J'ai lu beaucoup de pièces et toutes flottent dans ma conscience. À un moment donné, je vais y aller, cette idée me rappelle un problème dans cette pièce. Et quand cela se produit, c'est le monde qui me dit ce qui est pertinent du passé. Certains de ces thèmes connaissent une résurgence; Il y a 20 ans, ils étaient complètement hors de propos. J'ai toujours su ça John Gabriel Borkman parlait d'un homme qui était un banquier qui avait complètement fraudé toute sa ville et avait failli provoquer la faillite d'une nation et son combat pour sa dignité. Puis la crise financière est survenue et je n'ai donc pas eu à aller chercher une pièce à ce sujet, il y en avait déjà une. Vous regardez simplement le monde se produire et vous savez qu'il y a des pièces à ce sujet.

Une fois que vous savez à quel jeu vous vous intéressez, quel est votre processus pour créer quelque chose de moderne?
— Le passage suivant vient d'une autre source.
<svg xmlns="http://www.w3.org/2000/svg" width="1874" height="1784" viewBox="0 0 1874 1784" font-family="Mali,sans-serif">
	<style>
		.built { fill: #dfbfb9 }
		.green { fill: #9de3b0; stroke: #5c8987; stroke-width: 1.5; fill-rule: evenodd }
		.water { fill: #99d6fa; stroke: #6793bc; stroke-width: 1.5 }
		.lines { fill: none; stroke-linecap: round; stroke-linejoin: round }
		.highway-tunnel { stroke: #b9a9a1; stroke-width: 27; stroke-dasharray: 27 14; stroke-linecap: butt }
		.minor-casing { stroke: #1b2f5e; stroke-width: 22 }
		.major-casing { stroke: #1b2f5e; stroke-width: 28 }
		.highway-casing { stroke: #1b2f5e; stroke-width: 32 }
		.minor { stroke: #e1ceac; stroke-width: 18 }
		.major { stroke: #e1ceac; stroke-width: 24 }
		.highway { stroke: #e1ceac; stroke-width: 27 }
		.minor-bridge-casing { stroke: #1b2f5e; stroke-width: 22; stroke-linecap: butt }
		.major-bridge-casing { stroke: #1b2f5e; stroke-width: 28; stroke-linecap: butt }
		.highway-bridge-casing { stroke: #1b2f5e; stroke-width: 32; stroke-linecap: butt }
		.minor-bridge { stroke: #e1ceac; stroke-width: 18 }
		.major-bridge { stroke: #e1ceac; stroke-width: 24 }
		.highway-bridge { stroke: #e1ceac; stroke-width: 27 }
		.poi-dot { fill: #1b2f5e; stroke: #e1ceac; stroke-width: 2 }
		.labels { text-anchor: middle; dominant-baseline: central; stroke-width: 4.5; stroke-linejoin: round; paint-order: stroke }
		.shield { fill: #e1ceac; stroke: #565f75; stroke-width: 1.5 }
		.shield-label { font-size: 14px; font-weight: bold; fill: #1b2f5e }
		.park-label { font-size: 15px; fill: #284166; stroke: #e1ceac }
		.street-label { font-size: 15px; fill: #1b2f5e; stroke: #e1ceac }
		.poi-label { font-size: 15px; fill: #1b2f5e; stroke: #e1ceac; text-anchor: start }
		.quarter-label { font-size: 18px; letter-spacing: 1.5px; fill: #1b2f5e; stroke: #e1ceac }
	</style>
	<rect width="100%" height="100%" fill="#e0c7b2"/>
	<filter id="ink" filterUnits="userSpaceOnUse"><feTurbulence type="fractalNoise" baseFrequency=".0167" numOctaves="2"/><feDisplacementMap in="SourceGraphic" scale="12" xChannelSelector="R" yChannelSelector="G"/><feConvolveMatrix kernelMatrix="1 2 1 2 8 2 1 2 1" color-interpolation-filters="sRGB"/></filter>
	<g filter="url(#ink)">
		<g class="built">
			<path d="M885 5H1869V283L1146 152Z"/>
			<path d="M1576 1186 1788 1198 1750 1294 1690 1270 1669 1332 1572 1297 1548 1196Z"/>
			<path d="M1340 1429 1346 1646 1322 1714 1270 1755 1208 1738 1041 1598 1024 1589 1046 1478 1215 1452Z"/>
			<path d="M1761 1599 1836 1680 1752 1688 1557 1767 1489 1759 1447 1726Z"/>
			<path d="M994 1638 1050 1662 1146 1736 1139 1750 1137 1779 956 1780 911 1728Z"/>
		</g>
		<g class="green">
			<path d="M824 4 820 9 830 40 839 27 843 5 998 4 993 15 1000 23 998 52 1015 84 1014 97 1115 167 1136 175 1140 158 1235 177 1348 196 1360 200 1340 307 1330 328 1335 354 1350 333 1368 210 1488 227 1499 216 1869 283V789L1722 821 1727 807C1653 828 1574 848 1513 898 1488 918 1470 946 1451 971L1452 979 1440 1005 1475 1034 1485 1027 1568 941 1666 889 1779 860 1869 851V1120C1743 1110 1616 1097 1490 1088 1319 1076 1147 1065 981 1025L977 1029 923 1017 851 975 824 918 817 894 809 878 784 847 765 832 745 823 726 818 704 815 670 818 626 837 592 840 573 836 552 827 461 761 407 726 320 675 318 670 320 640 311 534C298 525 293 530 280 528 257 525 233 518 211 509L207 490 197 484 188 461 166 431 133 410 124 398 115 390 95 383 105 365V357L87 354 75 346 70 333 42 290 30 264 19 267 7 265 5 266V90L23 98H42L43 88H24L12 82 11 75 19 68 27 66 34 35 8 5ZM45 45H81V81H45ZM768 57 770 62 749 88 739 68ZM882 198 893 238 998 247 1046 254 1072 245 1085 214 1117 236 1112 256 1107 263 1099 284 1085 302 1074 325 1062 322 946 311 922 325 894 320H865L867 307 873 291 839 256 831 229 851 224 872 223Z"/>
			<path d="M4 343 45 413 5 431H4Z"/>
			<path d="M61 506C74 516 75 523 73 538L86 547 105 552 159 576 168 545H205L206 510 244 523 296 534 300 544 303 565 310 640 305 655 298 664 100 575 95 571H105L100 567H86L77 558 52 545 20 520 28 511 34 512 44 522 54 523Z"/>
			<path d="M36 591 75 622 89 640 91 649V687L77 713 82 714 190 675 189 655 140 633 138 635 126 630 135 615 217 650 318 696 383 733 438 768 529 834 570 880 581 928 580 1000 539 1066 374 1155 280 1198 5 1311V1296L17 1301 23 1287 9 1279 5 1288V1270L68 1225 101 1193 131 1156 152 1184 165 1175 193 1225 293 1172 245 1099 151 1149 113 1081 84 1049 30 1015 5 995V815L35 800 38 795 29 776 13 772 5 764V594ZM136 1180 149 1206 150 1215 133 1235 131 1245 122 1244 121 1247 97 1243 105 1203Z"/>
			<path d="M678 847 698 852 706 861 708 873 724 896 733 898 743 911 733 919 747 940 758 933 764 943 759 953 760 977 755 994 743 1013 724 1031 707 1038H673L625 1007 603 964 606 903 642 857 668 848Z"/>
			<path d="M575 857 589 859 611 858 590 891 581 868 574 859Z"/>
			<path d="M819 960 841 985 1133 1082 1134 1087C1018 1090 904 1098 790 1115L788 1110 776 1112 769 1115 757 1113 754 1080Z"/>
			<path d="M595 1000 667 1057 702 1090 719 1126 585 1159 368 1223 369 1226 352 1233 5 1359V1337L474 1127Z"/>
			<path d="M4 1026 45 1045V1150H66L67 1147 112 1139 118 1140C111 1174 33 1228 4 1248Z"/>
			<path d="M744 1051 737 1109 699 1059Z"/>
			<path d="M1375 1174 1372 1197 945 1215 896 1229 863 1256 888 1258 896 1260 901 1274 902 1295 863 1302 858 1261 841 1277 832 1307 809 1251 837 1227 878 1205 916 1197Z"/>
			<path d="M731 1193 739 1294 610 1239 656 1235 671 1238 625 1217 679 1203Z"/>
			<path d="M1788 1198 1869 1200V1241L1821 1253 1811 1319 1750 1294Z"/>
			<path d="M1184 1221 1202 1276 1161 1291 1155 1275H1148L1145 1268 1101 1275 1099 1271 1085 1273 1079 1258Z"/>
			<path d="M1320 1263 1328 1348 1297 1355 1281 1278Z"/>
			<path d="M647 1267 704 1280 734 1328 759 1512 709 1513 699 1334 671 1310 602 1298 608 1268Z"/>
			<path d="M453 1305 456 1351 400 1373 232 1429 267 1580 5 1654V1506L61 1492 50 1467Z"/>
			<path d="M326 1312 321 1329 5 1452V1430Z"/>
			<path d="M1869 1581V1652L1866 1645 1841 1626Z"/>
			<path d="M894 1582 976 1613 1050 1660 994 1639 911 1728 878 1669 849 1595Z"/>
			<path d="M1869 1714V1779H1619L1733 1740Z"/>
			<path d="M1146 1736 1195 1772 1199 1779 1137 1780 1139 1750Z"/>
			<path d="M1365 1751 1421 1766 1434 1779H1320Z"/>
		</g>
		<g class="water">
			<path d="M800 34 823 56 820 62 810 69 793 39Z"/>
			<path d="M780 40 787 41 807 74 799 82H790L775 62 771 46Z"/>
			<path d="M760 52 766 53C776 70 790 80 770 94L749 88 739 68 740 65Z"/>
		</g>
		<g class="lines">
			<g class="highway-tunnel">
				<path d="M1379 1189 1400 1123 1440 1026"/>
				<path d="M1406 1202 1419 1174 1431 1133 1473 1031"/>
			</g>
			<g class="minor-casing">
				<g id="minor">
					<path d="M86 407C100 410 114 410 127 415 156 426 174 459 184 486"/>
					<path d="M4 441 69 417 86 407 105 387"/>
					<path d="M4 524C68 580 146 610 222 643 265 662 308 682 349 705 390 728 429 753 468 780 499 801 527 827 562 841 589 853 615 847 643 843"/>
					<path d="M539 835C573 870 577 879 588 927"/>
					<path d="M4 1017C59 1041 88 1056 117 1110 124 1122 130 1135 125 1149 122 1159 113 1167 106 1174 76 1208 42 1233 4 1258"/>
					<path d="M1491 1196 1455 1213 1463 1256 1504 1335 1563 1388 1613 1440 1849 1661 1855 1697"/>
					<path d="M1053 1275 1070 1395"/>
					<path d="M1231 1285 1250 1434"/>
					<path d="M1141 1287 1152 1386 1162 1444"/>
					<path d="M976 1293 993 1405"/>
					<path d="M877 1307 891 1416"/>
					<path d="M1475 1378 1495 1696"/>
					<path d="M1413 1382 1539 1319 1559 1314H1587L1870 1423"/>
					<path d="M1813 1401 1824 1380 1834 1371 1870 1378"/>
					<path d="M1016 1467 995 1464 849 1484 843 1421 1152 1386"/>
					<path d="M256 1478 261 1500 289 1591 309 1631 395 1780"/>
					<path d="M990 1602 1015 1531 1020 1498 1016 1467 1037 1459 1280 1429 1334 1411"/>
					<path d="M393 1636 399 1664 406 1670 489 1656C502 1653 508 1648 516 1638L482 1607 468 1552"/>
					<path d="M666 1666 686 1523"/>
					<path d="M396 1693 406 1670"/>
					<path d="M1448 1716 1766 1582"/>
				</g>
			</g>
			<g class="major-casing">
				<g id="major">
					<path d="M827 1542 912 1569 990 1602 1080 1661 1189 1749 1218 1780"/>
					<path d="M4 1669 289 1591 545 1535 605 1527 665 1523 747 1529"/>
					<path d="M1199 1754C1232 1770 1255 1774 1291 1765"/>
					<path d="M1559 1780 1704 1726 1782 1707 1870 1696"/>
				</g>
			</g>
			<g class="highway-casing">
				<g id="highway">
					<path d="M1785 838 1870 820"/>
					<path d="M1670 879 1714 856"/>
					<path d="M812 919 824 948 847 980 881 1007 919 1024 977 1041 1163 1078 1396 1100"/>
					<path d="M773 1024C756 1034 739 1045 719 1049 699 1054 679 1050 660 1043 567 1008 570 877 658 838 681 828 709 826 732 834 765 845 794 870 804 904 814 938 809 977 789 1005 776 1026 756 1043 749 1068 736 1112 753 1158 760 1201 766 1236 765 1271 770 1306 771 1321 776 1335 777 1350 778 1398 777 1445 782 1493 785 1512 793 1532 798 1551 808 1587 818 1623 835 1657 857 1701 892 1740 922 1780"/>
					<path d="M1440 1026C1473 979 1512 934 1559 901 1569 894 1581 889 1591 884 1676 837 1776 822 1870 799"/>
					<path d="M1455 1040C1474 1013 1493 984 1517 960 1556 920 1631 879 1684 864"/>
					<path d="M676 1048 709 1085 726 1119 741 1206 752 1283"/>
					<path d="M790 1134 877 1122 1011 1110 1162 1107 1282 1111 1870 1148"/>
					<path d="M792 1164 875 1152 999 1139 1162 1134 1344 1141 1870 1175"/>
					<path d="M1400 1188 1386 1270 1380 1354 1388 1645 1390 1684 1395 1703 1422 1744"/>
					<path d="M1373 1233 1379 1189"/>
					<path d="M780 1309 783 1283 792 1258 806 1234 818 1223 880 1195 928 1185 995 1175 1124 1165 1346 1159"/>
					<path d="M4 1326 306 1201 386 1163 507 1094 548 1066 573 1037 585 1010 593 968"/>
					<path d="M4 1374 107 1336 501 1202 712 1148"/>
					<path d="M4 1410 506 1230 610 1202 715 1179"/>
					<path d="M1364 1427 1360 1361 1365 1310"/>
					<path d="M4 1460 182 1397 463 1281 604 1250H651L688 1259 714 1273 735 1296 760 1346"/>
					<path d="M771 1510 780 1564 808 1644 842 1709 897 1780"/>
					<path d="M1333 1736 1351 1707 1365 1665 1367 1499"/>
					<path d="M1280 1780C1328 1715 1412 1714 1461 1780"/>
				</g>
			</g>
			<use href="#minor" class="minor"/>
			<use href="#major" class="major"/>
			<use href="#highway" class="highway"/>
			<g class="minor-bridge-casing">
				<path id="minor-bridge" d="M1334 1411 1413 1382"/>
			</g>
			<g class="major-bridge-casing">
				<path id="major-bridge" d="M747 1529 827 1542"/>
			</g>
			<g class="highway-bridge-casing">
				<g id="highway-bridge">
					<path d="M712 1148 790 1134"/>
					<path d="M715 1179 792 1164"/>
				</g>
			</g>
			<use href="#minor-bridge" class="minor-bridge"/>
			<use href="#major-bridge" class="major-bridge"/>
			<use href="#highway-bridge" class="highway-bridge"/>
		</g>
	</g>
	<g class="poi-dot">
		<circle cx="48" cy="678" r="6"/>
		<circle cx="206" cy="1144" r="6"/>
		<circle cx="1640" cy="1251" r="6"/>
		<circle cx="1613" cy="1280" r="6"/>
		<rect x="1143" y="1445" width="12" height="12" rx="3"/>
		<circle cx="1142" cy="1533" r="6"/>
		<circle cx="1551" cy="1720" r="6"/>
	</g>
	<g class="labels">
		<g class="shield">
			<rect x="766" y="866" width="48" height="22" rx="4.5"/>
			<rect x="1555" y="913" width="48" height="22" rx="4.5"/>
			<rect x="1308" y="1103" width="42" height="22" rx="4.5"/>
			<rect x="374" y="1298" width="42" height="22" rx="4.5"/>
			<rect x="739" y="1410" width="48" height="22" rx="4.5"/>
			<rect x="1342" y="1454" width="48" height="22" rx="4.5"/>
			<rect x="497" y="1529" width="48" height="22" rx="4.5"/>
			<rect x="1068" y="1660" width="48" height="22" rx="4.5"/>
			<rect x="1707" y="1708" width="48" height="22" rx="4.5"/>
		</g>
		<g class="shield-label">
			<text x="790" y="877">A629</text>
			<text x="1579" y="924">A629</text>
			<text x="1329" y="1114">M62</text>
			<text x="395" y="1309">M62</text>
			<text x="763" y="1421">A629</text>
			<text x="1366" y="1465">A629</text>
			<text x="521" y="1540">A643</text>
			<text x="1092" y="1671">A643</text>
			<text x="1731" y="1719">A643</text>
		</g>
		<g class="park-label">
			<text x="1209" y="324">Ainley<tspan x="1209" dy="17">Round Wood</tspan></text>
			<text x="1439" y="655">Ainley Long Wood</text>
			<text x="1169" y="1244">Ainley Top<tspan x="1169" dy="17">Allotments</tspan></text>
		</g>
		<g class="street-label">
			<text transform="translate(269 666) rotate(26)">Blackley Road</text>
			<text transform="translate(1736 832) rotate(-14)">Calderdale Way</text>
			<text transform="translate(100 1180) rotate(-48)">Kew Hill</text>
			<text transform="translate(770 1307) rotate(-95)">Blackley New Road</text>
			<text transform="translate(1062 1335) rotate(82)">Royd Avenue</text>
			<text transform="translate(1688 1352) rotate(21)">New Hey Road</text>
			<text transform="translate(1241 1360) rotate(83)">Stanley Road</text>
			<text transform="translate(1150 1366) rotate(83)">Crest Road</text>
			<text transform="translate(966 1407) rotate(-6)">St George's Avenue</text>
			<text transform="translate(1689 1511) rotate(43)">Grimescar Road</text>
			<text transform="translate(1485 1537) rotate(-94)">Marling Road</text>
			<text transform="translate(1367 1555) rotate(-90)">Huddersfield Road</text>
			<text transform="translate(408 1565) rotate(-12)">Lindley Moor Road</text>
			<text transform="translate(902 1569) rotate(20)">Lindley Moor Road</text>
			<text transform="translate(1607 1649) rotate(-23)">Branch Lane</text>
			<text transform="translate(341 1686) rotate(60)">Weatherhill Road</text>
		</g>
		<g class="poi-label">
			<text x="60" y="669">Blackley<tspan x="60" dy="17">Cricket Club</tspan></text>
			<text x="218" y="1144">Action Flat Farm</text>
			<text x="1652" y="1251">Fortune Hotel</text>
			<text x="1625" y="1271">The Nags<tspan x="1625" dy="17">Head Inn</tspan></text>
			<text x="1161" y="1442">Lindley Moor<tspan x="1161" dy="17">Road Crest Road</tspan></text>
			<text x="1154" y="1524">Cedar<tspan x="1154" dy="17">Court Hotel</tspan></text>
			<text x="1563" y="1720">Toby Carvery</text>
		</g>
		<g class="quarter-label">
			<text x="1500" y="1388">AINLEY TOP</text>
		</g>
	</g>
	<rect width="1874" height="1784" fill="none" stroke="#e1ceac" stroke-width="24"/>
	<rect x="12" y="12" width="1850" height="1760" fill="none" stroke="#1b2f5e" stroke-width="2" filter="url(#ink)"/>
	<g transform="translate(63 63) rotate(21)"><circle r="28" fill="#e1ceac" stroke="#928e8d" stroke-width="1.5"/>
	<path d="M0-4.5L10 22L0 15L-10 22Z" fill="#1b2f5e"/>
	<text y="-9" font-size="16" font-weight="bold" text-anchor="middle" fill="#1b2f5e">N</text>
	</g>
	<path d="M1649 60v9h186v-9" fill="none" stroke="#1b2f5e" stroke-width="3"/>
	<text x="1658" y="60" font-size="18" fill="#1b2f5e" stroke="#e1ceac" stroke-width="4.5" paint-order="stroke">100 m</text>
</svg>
Je choisis généralement une pièce que je peux mettre dans l'univers du théâtre qui me commande. Je regarde le genre de personnes qui viennent regarder ces émissions. Je fais des spectacles différents à Paris, Vienne ou Berlin que je fais à Londres ou New York. Certaines choses sont des problèmes de bouton chaud à certains endroits, donc une fois que vous avez décidé de ce que vous voulez faire dans quelle ville, vous reflétez alors les gens assis dans ce public. Les émissions devraient concerner les personnes qui les regardent.

Lorsque vous déplacez un spectacle de Londres à New York, est-ce qu'il est modifié du tout?

Il y a certainement des changements qui se produisent. J'essaie de me débarrasser de tout ce qui serait aliénant, ou de perdre tout ce qui n'est pas drôle. Parce que c'est un transfert, je ne vais pas mettre la pièce à New York - ce serait malhonnête - mais s'il s'agissait d'une nouvelle œuvre pour le public américain, ce serait différent. Voilà donc une photo de Londres, mais une photo qui s'est internationalisée. Après tout, c'était déjà une pièce espagnole.

Brendan Cowell et Billie Piper dans Yerma au manège Park Avenue.
Stéphanie Berger

Dans Yerma, vous avez obtenu un casting exceptionnel grâce à une très bonne Billie Piper, qui a remporté un Olivier Award et un Evening Standard Award pour avoir joué le rôle à Londres. L'avez-vous lancée en sachant qu'elle serait un tel succès?

Je n'écris pas avant de commencer la répétition. Donc, je saurai approximativement ce qu'est l'intrigue et j'ai jeté un groupe de personnes. Pour Yerma, Je savais que j'avais besoin de quatre femmes et de deux hommes et même si c'était complètement différent de la pièce originale, qui comptait environ 30 personnages. Alors, quand j'ai décidé de ce nombre de personnes, j'ai choisi un groupe de personnes que je pensais pouvoir raconter cette histoire et quand ce groupe se réunira, je commence à écrire pour elles. Billie n'est pas venue à un rôle qui avait été écrit, elle s'est vu attribuer un rôle puis je l'ai écrit pour sa scène par scène. Ses réactions ont également contribué à façonner le personnage que je créais, ce qui est un merveilleux privilège. Son charisme me nourrissait d'inspiration en termes d'âme du personnage.

Ce n'était pas seulement Billie qui gagnait des prix. Le spectacle lui-même en a ramassé beaucoup. Envisagez-vous une réception similaire à New York?

Je ne sais pas! J'ai certainement l'impression que c'est toujours un spectacle choquant et drôle. Cela commence drôle et devient assez choquant, et le mouvement du rire au silence dans le public est similaire. C'est la seule chose à laquelle je peux répondre à part les gens qui viennent vers moi pour dire que c'est terrible. Et personne ne l'a encore fait, mais peut-être qu'ils ne savent pas que c'est moi qui l'ai fait.